## Start Given passage
The team from the University of Bristol’s newly established Centre for Nanoscience and Quantum Information have spent several years developing devices where photons propagate in silica waveguides — much like in optical fibres — micro-fabricated on a silicon chip.
“This approach results in miniature, high-performance and scalable devices,” said Professor Jeremy O’Brien, Director of the Centre for Quantum Photonics, who led the research. “The realisation of a quantum algorithm on a chip is an extremely important step towards an all-optical quantum computer”
“Despite recent advances, the ability to perform even small-scale quantum algorithms has largely been missing,” said Matthews. “For the last few years, researchers at the Centre for Quantum Photonics have been working towards building fully functional quantum circuits on a chip to solve this issue,” added O’Brien.
The team coupled four photons into and out of the chip using optical fibres. On the chip the photons traveled through silica waveguides that were brought together to form a sequence of quantum logic gates. The output was determined by which waveguides the photons exited the chip in. By detecting the photons at the output of the device they confirmed high-performance operation of the quantum algorithm.
“As well as quantum computing and quantum metrology, ‘on-chip’ photonic quantum circuits could have important applications in quantum communication, since they can be easily integrated with optical fibres to send photons between remote locations,” said Politi.
O’Brien concurred and added: “The really exciting thing about this result is that it will enable the development of large scale quantum circuits for photons. This opens up all kinds of possibilities”.
## End Given passage
## Start Supplied information
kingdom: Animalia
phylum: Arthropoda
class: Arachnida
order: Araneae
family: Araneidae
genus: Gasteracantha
## End Supplied information
The task:
Repeat word for word the stretch of the photonic chip passage above that opens with "The team from" and closes with "a silicon chip.".

Answer to this task:
The team from the University of Bristol’s newly established Centre for Nanoscience and Quantum Information have spent several years developing devices where photons propagate in silica waveguides — much like in optical fibres — micro-fabricated on a silicon chip.